WORK REQUEST:
Word for word, restate all the records; images are not part of the copy.

GIVEN DATA:
* * *
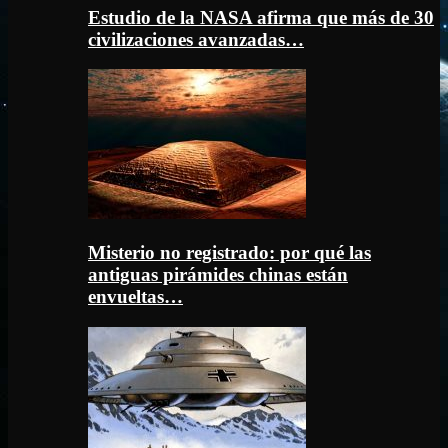
Estudio de la NASA afirma que más de 30
civilizaciones avanzadas…
Misterio no registrado: por qué las
antiguas pirámides chinas están
envueltas…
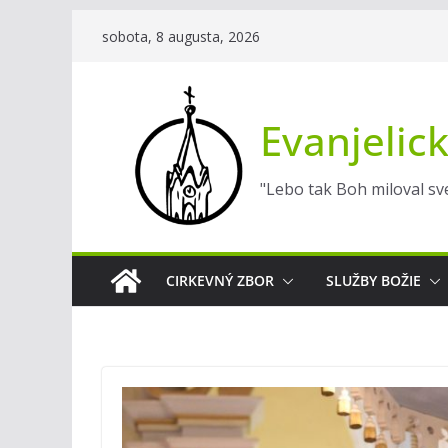
Skip
sobota, 8 augusta, 2026
to
content
Evanjelick
"Lebo tak Boh miloval sve
CIRKEVNÝ ZBOR
SLUŽBY BOŽIE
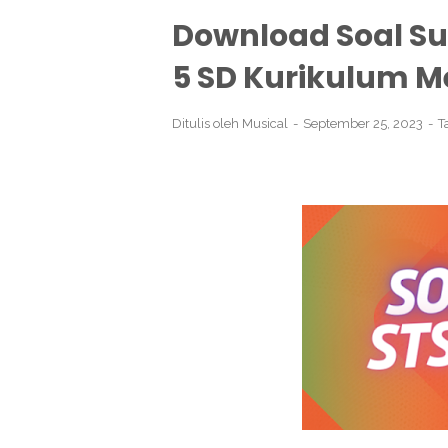
Download Soal S
5 SD Kurikulum Me
Ditulis oleh
Musical
September 25, 2023
T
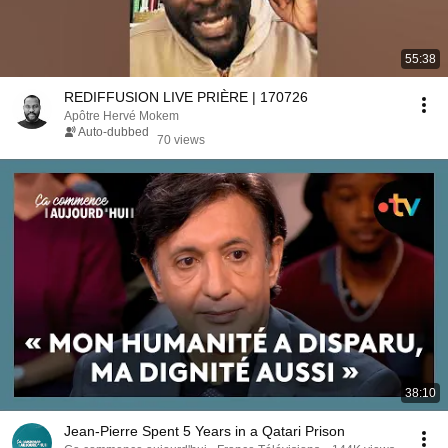
55:38
REDIFFUSION LIVE PRIÈRE | 170726
Apôtre Hervé Mokem
Auto-dubbed
70 views
38:10
Jean-Pierre Spent 5 Years in a Qatari Prison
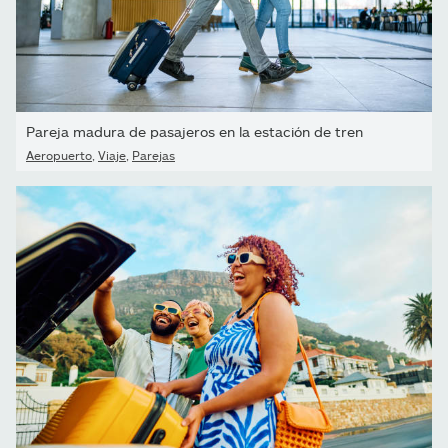
Pareja madura de pasajeros en la estación de tren
Aeropuerto
,
Viaje
,
Parejas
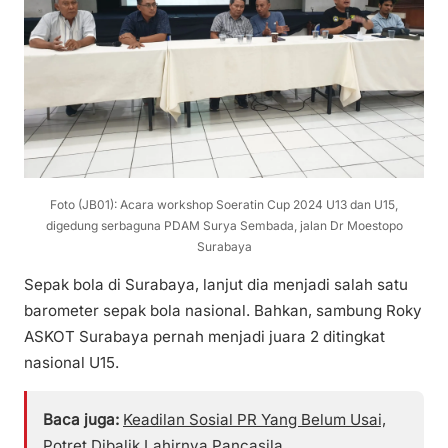
Foto (JB01): Acara workshop Soeratin Cup 2024 U13 dan U15,
digedung serbaguna PDAM Surya Sembada, jalan Dr Moestopo
Surabaya
Sepak bola di Surabaya, lanjut dia menjadi salah satu
barometer sepak bola nasional. Bahkan, sambung Roky
ASKOT Surabaya pernah menjadi juara 2 ditingkat
nasional U15.
Baca juga:
Keadilan Sosial PR Yang Belum Usai,
Potret Dibalik Lahirnya Pancasila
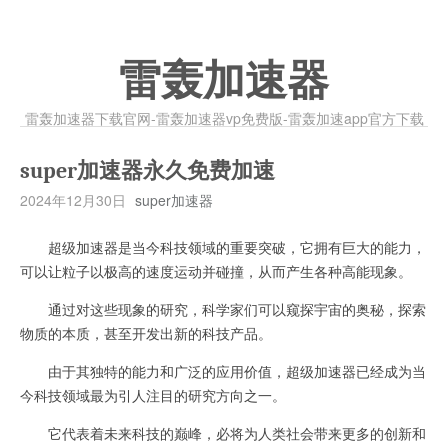
雷轰加速器
雷轰加速器下载官网-雷轰加速器vp免费版-雷轰加速app官方下载
super加速器永久免费加速
2024年12月30日
super加速器
超级加速器是当今科技领域的重要突破，它拥有巨大的能力，
可以让粒子以极高的速度运动并碰撞，从而产生各种高能现象。
通过对这些现象的研究，科学家们可以窥探宇宙的奥秘，探索
物质的本质，甚至开发出新的科技产品。
由于其独特的能力和广泛的应用价值，超级加速器已经成为当
今科技领域最为引人注目的研究方向之一。
它代表着未来科技的巅峰，必将为人类社会带来更多的创新和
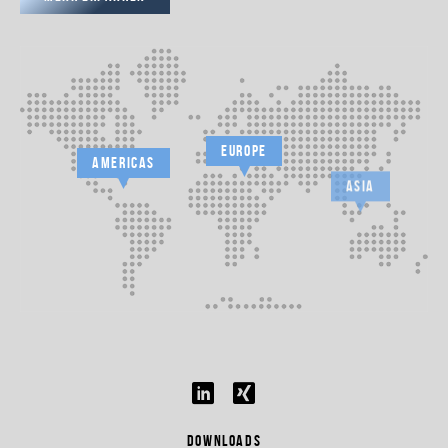
EUROPE
AMERICAS
ASIA
DOWNLOADS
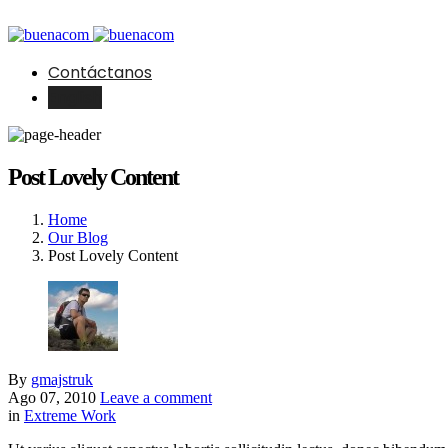
Contáctanos
English
Post Lovely Content
Home
Our Blog
Post Lovely Content
By
gmajstruk
Ago 07, 2010
Leave a comment
in
Extreme Work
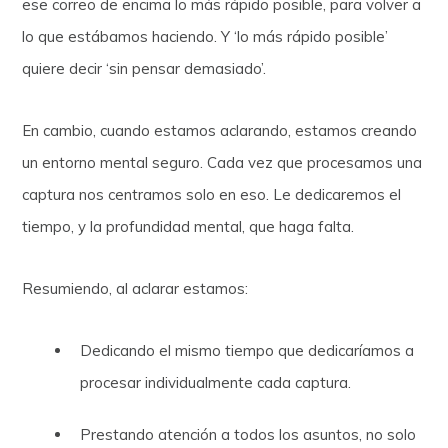
ese correo de encima lo más rápido posible, para volver a
lo que estábamos haciendo. Y ‘lo más rápido posible’
quiere decir ‘sin pensar demasiado’.
En cambio, cuando estamos aclarando, estamos creando
un entorno mental seguro. Cada vez que procesamos una
captura nos centramos solo en eso. Le dedicaremos el
tiempo, y la profundidad mental, que haga falta.
Resumiendo, al aclarar estamos:
Dedicando el mismo tiempo que dedicaríamos a
procesar individualmente cada captura.
Prestando atención a todos los asuntos, no solo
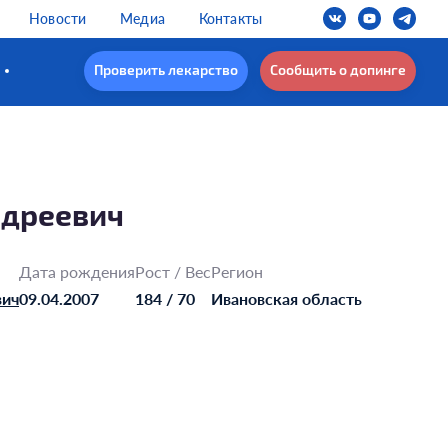
Новости
Медиа
Контакты
Проверить лекарство
Сообщить о допинге
ндреевич
Дата рождения
Рост / Вес
Регион
вич
09.04.2007
184 / 70
Ивановская область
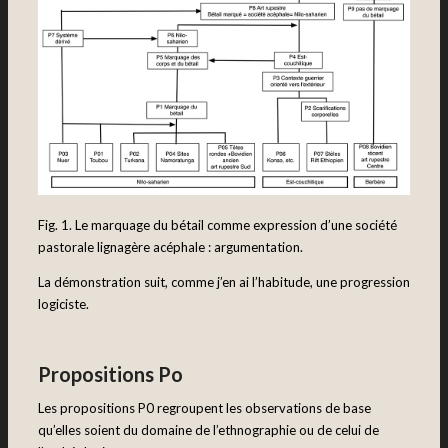
Fig. 1. Le marquage du bétail comme expression d’une société
pastorale lignagère acéphale : argumentation.
La démonstration suit, comme j’en ai l’habitude, une progression
logiciste.
Propositions Po
Les propositions P0 regroupent les observations de base
qu’elles soient du domaine de l’ethnographie ou de celui de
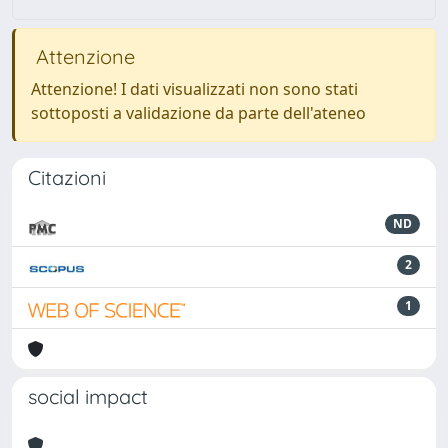
Attenzione
Attenzione! I dati visualizzati non sono stati
sottoposti a validazione da parte dell'ateneo
Citazioni
ND
2
1
social impact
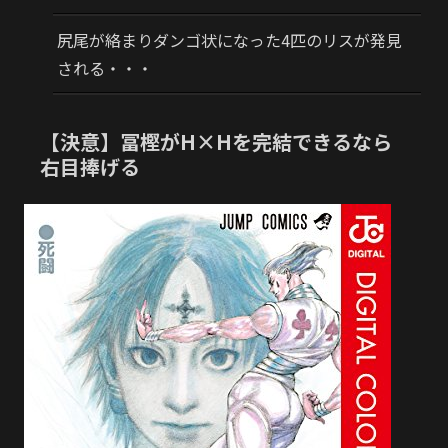
尻尾が絡まりダンゴ状になった4匹のリスが発見
される・・・
【決意】冨樫がH×Hを完結できるなら
右目捧げる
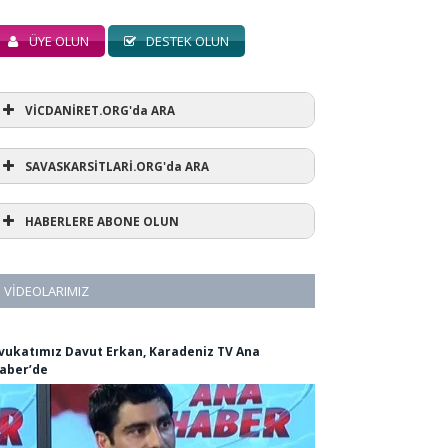
ÜYE OLUN
DESTEK OLUN
VİCDANİRET.ORG'da ARA
SAVASKARSİTLARİ.ORG'da ARA
HABERLERE ABONE OLUN
VIDEOLARIMIZ
vukatımız Davut Erkan, Karadeniz TV Ana
aber’de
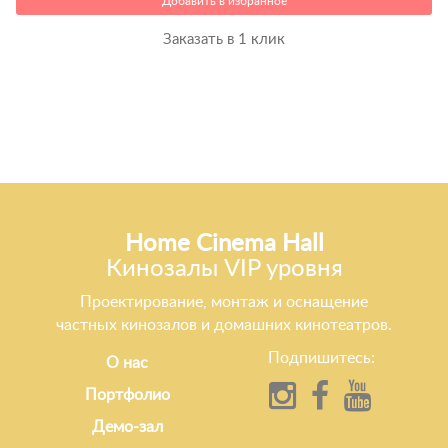
Добавить в избранное
Заказать в 1 клик
Home Cinema Hall
Кинозалы VIP уровня
Проектирование, монтаж и оснащение
частных кинозалов и домашних кинотеатров.
Подпишитесь:
О нас
Портфолио
Демо-зал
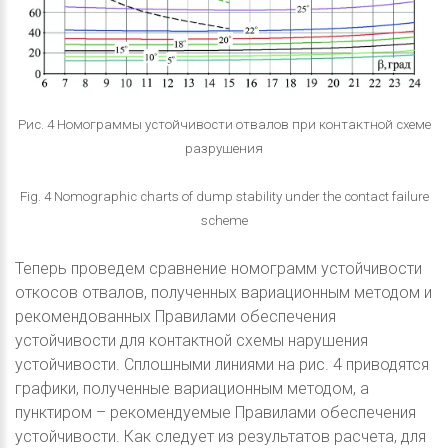
Рис. 4 Номограммы устойчивости отвалов при контактной схеме
разрушения
Fig. 4 Nomographic charts of dump stability under the contact failure
scheme
Теперь проведем сравнение номограмм устойчивости
откосов отвалов, полученных вариационным методом и
рекомендованных Правилами обеспечения
устойчивости для контактной схемы нарушения
устойчивости. Сплошными линиями на рис. 4 приводятся
графики, полученные вариационным методом, а
пунктиром – рекомендуемые Правилами обеспечения
устойчивости. Как следует из результатов расчета, для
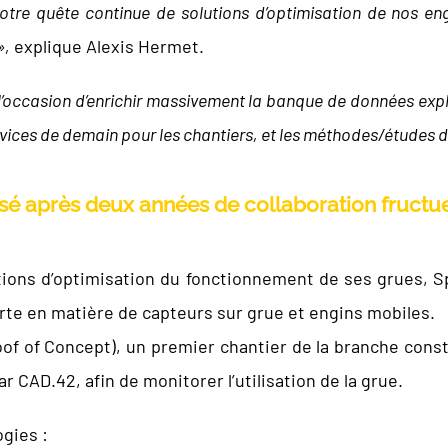
otre quête continue de solutions d’optimisation de nos en
»,
explique Alexis Hermet.
s l’occasion d’enrichir massivement la banque de données explo
rvices de demain pour les chantiers, et les méthodes/études de
isé après deux années de collaboration fructu
ons d’optimisation du fonctionnement de ses grues, Spie
rte en matière de capteurs sur grue et engins mobiles.
of of Concept), un premier chantier de la branche const
 CAD.42, afin de monitorer l’utilisation de la grue.
ogies :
* * *
WORKED SOLUTION:
Estudio de la NASA afirma que más de 30
civilizaciones avanzadas…
Misterio no registrado: por qué las
antiguas pirámides chinas están
envueltas…
Skip
sobota, 8 augusta, 2026
to
content
Evanjelick
"Lebo tak Boh miloval sve
CIRKEVNÝ ZBOR
SLUŽBY BOŽIE
Download Soal S
5 SD Kurikulum Me
Ditulis oleh
Musical
September 25, 2023
T
55:38
REDIFFUSION LIVE PRIÈRE | 170726
Apôtre Hervé Mokem
Auto-dubbed
70 views
38:10
Jean-Pierre Spent 5 Years in a Qatari Prison
Pareja madura de pasajeros en la estación de tren
Aeropuerto
,
Viaje
,
Parejas
Foto (JB01): Acara workshop Soeratin Cup 2024 U13 dan U15,
digedung serbaguna PDAM Surya Sembada, jalan Dr Moestopo
Surabaya
Sepak bola di Surabaya, lanjut dia menjadi salah satu
barometer sepak bola nasional. Bahkan, sambung Roky
ASKOT Surabaya pernah menjadi juara 2 ditingkat
nasional U15.
Baca juga:
Keadilan Sosial PR Yang Belum Usai,
Potret Dibalik Lahirnya Pancasila
雷轰加速器
雷轰加速器下载官网-雷轰加速器vp免费版-雷轰加速app官方下载
super加速器永久免费加速
2024年12月30日
super加速器
超级加速器是当今科技领域的重要突破，它拥有巨大的能力，
可以让粒子以极高的速度运动并碰撞，从而产生各种高能现象。
通过对这些现象的研究，科学家们可以窥探宇宙的奥秘，探索
物质的本质，甚至开发出新的科技产品。
由于其独特的能力和广泛的应用价值，超级加速器已经成为当
今科技领域最为引人注目的研究方向之一。
它代表着未来科技的巅峰，必将为人类社会带来更多的创新和
EUROPE
AMERICAS
ASIA
DOWNLOADS
Contáctanos
English
Post Lovely Content
Home
Our Blog
Post Lovely Content
By
gmajstruk
Ago 07, 2010
Leave a comment
in
Extreme Work
ese correo de encima lo más rápido posible, para volver a
lo que estábamos haciendo. Y ‘lo más rápido posible’
quiere decir ‘sin pensar demasiado’.
En cambio, cuando estamos aclarando, estamos creando
un entorno mental seguro. Cada vez que procesamos una
captura nos centramos solo en eso. Le dedicaremos el
tiempo, y la profundidad mental, que haga falta.
Resumiendo, al aclarar estamos:
Dedicando el mismo tiempo que dedicaríamos a
procesar individualmente cada captura.
Prestando atención a todos los asuntos, no solo
Новости
Медиа
Контакты
Проверить лекарство
Сообщить о допинге
ндреевич
Дата рождения
Рост / Вес
Регион
вич
09.04.2007
184 / 70
Ивановская область
Fig. 1. Le marquage du bétail comme expression d’une société
pastorale lignagère acéphale : argumentation.
La démonstration suit, comme j’en ai l’habitude, une progression
logiciste.
Propositions Po
Les propositions P0 regroupent les observations de base
qu’elles soient du domaine de l’ethnographie ou de celui de
Attenzione
Attenzione! I dati visualizzati non sono stati
sottoposti a validazione da parte dell'ateneo
Citazioni
ND
2
1
social impact
尻尾が絡まりダンゴ状になった4匹のリスが発見
される・・・
【決意】冨樫がH×Hを完結できるなら
右目捧げる
ÜYE OLUN
DESTEK OLUN
VİCDANİRET.ORG'da ARA
SAVASKARSİTLARİ.ORG'da ARA
HABERLERE ABONE OLUN
VIDEOLARIMIZ
vukatımız Davut Erkan, Karadeniz TV Ana
aber’de
Добавить в избранное
Заказать в 1 клик
Home Cinema Hall
Кинозалы VIP уровня
Проектирование, монтаж и оснащение
частных кинозалов и домашних кинотеатров.
Подпишитесь:
О нас
Портфолио
Демо-зал
Рис. 4 Номограммы устойчивости отвалов при контактной схеме
разрушения
Fig. 4 Nomographic charts of dump stability under the contact failure
scheme
Теперь проведем сравнение номограмм устойчивости
откосов отвалов, полученных вариационным методом и
рекомендованных Правилами обеспечения
устойчивости для контактной схемы нарушения
устойчивости. Сплошными линиями на рис. 4 приводятся
графики, полученные вариационным методом, а
пунктиром – рекомендуемые Правилами обеспечения
устойчивости. Как следует из результатов расчета, для
otre quête continue de solutions d’optimisation de nos en
»,
explique Alexis Hermet.
s l’occasion d’enrichir massivement la banque de données explo
rvices de demain pour les chantiers, et les méthodes/études de
isé après deux années de collaboration fructu
ons d’optimisation du fonctionnement de ses grues, Spie
rte en matière de capteurs sur grue et engins mobiles.
of of Concept), un premier chantier de la branche const
 CAD.42, afin de monitorer l’utilisation de la grue.
ogies :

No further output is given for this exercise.